■ **Consigna 1**
Transcribe íntegro el fragmento sobre el homenaje al Centro de Estudios Políticos y Constitucionales, sin cambiar nada.
________
La invitación de Javier Garciadiego, presidente de El Colegio de México, a ser uno de los ponentes en el homenaje de los egresados mexicanos al Centro de Estudios Políticos y Constitucionales de España, con motivo de la visita a la ciudad de su actual director, Benigno Pendás García, me sirvió de pretexto para las remembranzas de una etapa muy especial de la vida. Hace ya un poco más de veinte años cursé el posgrado en Derecho Constitucional y Ciencia Política, del que entonces se llamaba sólo Centro de Estudios Constitucionales, y la experiencia vivida fue extraordinaria tanto en lo académico, como en lo personal. Por eso me sumé con mucho gusto al reconocimiento en el que participaron también José Ramón Cossío, María de los Ángeles Fromow y Mauricio Merino.
________
■ **Consigna 2**
Convierte en una lista JSON de cadenas las líneas del listado que van desde su comienzo hasta la línea que contiene "text_box Workflow [460, 354, 1199, 479]", ambas incluidas, con una cadena por línea y sin las líneas en blanco.

(Anotaciones de cuadros delimitadores)
________
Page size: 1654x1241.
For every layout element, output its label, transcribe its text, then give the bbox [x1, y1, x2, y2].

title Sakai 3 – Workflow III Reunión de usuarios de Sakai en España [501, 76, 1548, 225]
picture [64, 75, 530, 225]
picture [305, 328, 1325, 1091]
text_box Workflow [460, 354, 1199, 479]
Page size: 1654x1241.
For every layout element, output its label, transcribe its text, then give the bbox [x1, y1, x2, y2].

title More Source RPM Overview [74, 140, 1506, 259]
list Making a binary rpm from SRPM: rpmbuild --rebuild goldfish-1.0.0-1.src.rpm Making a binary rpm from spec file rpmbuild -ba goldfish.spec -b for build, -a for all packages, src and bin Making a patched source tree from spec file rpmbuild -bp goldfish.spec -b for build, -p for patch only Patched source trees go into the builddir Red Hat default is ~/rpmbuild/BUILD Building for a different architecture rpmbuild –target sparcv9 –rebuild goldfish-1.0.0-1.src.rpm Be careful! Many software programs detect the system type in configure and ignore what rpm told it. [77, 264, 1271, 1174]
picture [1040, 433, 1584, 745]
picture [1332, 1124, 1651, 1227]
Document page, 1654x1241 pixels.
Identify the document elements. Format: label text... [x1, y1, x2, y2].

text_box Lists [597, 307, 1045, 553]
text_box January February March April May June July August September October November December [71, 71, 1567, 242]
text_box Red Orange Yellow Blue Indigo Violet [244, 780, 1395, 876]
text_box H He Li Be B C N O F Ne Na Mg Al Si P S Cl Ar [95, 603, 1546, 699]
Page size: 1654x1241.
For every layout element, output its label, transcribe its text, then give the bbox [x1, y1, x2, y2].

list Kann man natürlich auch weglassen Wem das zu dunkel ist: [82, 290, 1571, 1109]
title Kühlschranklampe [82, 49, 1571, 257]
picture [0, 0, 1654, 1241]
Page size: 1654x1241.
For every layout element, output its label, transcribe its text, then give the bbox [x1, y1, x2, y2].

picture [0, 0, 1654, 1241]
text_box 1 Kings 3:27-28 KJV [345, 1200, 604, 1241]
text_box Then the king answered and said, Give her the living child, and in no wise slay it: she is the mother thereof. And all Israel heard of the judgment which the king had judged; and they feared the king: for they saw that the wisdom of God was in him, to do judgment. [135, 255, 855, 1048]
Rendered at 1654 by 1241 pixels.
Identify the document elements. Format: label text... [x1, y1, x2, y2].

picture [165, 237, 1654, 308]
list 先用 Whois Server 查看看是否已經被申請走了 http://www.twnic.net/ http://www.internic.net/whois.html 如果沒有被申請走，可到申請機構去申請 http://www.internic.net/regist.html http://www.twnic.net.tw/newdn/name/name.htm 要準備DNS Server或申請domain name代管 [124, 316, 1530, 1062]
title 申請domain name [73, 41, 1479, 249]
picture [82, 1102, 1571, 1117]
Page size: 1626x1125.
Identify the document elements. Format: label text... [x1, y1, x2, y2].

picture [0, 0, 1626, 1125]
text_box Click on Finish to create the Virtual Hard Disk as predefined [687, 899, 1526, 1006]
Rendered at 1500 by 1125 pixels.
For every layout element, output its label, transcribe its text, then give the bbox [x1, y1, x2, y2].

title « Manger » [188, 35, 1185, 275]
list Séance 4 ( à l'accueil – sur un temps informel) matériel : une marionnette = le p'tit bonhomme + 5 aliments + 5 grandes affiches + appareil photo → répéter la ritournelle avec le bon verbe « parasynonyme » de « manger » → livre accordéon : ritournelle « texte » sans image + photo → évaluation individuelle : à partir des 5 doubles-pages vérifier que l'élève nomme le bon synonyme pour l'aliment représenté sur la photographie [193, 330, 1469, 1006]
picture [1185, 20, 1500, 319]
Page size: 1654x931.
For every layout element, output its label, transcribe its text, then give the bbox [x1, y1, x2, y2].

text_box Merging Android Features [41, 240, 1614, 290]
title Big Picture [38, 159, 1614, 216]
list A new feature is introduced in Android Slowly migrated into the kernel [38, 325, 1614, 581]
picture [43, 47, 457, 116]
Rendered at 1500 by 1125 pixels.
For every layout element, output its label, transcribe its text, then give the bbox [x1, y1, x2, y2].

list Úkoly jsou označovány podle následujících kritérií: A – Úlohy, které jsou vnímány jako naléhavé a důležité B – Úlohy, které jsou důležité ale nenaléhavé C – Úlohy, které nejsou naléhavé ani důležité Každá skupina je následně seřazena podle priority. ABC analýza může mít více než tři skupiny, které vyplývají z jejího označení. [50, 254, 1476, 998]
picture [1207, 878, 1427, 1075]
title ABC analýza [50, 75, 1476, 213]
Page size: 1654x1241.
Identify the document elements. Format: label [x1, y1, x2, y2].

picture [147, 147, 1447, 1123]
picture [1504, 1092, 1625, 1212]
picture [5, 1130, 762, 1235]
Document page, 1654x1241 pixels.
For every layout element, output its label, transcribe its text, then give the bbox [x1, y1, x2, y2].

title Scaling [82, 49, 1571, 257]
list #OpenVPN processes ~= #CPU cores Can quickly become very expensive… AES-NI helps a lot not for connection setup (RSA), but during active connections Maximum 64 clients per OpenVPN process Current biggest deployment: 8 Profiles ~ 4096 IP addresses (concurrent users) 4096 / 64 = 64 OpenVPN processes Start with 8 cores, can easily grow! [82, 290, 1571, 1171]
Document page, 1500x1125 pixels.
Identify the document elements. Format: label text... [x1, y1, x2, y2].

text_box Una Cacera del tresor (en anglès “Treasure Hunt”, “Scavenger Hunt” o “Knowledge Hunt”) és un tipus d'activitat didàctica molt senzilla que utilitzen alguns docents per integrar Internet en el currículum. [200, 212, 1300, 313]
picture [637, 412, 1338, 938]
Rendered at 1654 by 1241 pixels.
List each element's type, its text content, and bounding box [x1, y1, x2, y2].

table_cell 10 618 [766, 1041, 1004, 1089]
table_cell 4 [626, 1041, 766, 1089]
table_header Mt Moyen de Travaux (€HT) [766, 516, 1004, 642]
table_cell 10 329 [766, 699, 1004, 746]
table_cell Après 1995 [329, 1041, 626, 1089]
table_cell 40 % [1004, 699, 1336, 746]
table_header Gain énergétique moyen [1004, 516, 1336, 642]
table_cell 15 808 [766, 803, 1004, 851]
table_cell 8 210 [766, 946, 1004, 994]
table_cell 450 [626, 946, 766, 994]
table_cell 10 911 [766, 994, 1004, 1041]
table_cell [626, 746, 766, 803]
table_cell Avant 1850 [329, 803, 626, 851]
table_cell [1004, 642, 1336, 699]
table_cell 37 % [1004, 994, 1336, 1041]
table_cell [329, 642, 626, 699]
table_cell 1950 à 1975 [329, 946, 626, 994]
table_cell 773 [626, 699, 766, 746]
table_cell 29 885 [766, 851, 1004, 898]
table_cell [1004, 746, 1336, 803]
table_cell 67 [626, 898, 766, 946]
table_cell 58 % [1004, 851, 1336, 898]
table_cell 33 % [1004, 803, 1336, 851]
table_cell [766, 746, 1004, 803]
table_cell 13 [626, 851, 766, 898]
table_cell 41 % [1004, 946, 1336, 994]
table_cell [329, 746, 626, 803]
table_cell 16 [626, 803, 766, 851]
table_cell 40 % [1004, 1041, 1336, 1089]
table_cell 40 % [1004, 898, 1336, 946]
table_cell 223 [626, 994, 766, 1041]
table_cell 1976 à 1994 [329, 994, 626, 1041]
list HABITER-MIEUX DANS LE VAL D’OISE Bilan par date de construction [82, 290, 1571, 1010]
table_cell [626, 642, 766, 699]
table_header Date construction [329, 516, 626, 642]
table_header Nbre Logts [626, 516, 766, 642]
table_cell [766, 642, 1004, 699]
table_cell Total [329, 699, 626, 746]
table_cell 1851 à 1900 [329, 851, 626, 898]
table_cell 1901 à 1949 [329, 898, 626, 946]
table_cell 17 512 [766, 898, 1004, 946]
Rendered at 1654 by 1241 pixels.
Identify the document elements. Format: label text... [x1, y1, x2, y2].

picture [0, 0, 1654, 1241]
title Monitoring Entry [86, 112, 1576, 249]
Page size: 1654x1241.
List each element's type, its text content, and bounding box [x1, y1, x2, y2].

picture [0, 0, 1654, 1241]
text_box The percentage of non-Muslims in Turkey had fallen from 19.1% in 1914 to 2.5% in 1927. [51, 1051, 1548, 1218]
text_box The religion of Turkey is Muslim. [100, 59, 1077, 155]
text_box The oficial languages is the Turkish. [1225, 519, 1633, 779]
________
■ **Solución 1**
La invitación de Javier Garciadiego, presidente de El Colegio de México, a ser uno de los ponentes en el homenaje de los egresados mexicanos al Centro de Estudios Políticos y Constitucionales de España, con motivo de la visita a la ciudad de su actual director, Benigno Pendás García, me sirvió de pretexto para las remembranzas de una etapa muy especial de la vida. Hace ya un poco más de veinte años cursé el posgrado en Derecho Constitucional y Ciencia Política, del que entonces se llamaba sólo Centro de Estudios Constitucionales, y la experiencia vivida fue extraordinaria tanto en lo académico, como en lo personal. Por eso me sumé con mucho gusto al reconocimiento en el que participaron también José Ramón Cossío, María de los Ángeles Fromow y Mauricio Merino.

■ **Solución 2**
[
  "Page size: 1654x1241.",
  "For every layout element, output its label, transcribe its text, then give the bbox [x1, y1, x2, y2].",
  "title Sakai 3 – Workflow III Reunión de usuarios de Sakai en España [501, 76, 1548, 225]",
  "picture [64, 75, 530, 225]",
  "picture [305, 328, 1325, 1091]",
  "text_box Workflow [460, 354, 1199, 479]"
]